Provided material:

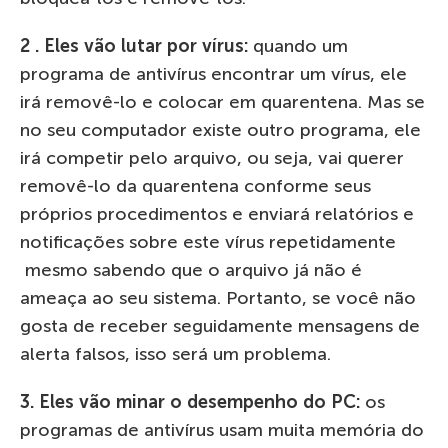
2 . Eles vão lutar por vírus:
quando um
programa de antivírus encontrar um vírus, ele
irá removê-lo e colocar em quarentena. Mas se
no seu computador existe outro programa, ele
irá competir pelo arquivo, ou seja, vai querer
removê-lo da quarentena conforme seus
próprios procedimentos e enviará relatórios e
notificações sobre este vírus repetidamente
mesmo sabendo que o arquivo já não é
ameaça ao seu sistema. Portanto, se você não
gosta de receber seguidamente mensagens de
alerta falsos, isso será um problema.
3. Eles vão minar o desempenho do PC:
os
programas de antivírus usam muita memória do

Description of the task:
Every line above in which the word "quarentena" is present must be copied into the answer.

Written reply:
irá removê-lo e colocar em quarentena. Mas se
removê-lo da quarentena conforme seus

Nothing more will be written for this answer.